Repo card metadata block was not found. Setting CardData to empty.


### Data Preparation
Based on the results of the previous experiment, we decided to use **lemmatization** this time to improve BERTopic. We did so because of the following reasons:
- we can remove the noise (words like Produkte, Produkten, Produktes will be merged into one -> Produkt)
- topics should be more semantically consistent (because of fewer repeated word variants)
- smaller vocabulary means more stable clustering

In [40]:
import spacy

nlp_de = spacy.load("de_core_news_lg")
nlp_fr = spacy.load("fr_core_news_lg")

def lemmatize(text: str, lang: str):
    if lang == "de":
        doc = nlp_de(text)
    else:
        doc = nlp_fr(text)
    return [tok.lemma_ for tok in doc if tok.is_alpha]

lemmatized_german = [lemmatize(text, "de") for text in docs_train_german[:30000]]
print("Original German:", docs_train_german[0])
print("Lemmatized German:", lemmatized_german[0])

lemmatized_french = [lemmatize(text, "fr") for text in docs_train_french[:30000]]
print("Original French:", docs_train_french[0])
print("Lemmatized French:", lemmatized_french[0])

Original German: Armband ist leider nach 1 Jahr kaputt gegangen
Lemmatized German: ['Armband', 'sein', 'leider', 'nach', 'Jahr', 'kaputt', 'gehen']
Original French: A déconseiller - Article n'a fonctionné qu'une fois - Je ne recommande pas du tout ce produit - Je l'ai jeté ...
Lemmatized French: ['a', 'déconseiller', 'article', 'avoir', 'fonctionner', 'un', 'fois', 'je', 'ne', 'recommander', 'pas', 'de', 'tout', 'ce', 'produit', 'je', 'avoir', 'jeter']


In [41]:
def remove_stopwords(lemmas: list[str], lang: str) -> str:
    if lang == "de":
        stopwords = nlp_de.Defaults.stop_words
    elif lang == "fr":
        stopwords = nlp_fr.Defaults.stop_words
    else:
        raise ValueError("lang must be 'de' or 'fr'")

    cleaned = [lemma for lemma in lemmas if lemma.lower() not in stopwords]
    return " ".join(cleaned)

docs_cleaned_german = [remove_stopwords(lemmas, "de") for lemmas in lemmatized_german]
print("Cleaned German:", docs_cleaned_german[0])
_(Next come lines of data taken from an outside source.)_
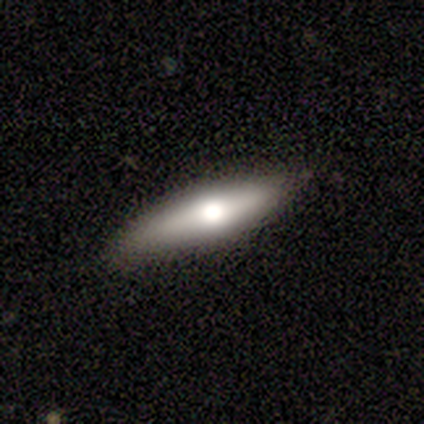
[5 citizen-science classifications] This is clearly a featured or disk galaxy (80%). It is likely viewed edge-on (75%). Edge-on bulge: clearly rounded (100%). Merging: clearly none (80%).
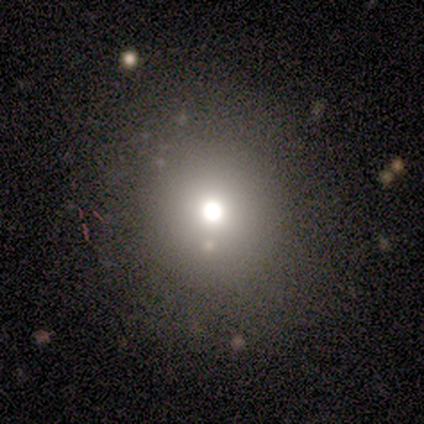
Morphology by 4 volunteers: Volunteers were most divided on "smooth or featured" (2-way tie): smooth: 50%, star or artifact: 50%, featured or disk: 0%; "merging" (2-way tie): none: 50%, major disturbance: 50%, minor disturbance: 0%, merger: 0%. More confident: how rounded — round (100%).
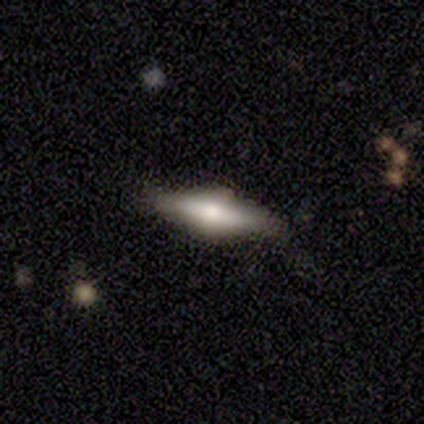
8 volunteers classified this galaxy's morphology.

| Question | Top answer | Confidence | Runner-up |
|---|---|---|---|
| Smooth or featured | featured or disk | 50% | smooth (38%) |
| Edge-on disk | yes | 100% | — |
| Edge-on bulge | rounded | 75% | none (25%) |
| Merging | none | 71% | minor disturbance (29%) |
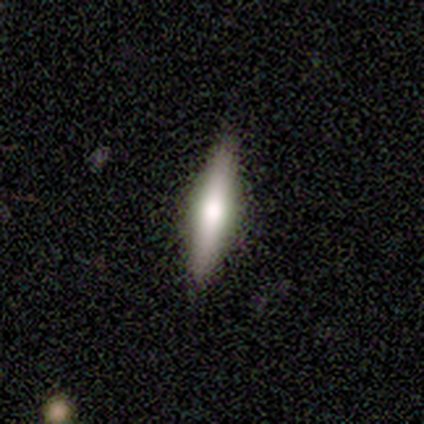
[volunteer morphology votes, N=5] Smooth or featured? 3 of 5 (60%) said featured or disk. Edge-on disk? 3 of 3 (100%) said yes. Edge-on bulge? 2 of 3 (67%) said rounded. Merging? 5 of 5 (100%) said none.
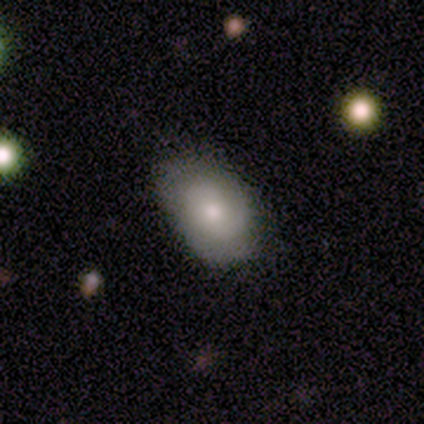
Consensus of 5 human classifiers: smooth_or_featured: smooth (p=0.60) [alt: featured or disk p=0.40]
how_rounded: in between (p=1.00)
merging: none (p=0.60) [alt: minor disturbance p=0.20]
docs_cleaned_french = [remove_stopwords(lemmas, "fr") for lemmas in lemmatized_french]
print("Cleaned French:", docs_cleaned_french[0])

Cleaned German: Armband kaputt
Cleaned French: déconseiller article fonctionner fois recommander produit jeter


### **Set up**
##### **Baseline BERTopic model for German reviews**

Here, we train a BERTopic model on German Amazon reviews. We use the multilingual embedding setting and restrict the topic categorization to 10 topics with a minimum topic size of 20 documents.

In [42]:
from bertopic import BERTopic
from bertopic.representation import KeyBERTInspired
from sklearn.feature_extraction.text import CountVectorizer
from sentence_transformers import SentenceTransformer

sentence_model = SentenceTransformer("all-mpnet-base-v2")
vectorizer_model = CountVectorizer(stop_words="english")

In [43]:
import os
os.environ["TOKENIZERS_PARALLELISM"] = "false"

representation_model_german = KeyBERTInspired()

topic_model_baseline_german = BERTopic(
    embedding_model=sentence_model,
    vectorizer_model=vectorizer_model,
    language="multilingual",
    calculate_probabilities=True,
    verbose=True,
    min_topic_size=20,
    nr_topics=10,
    representation_model=representation_model_german
)

topics_base_german, probs_base_german = topic_model_baseline_german.fit_transform(docs_cleaned_german)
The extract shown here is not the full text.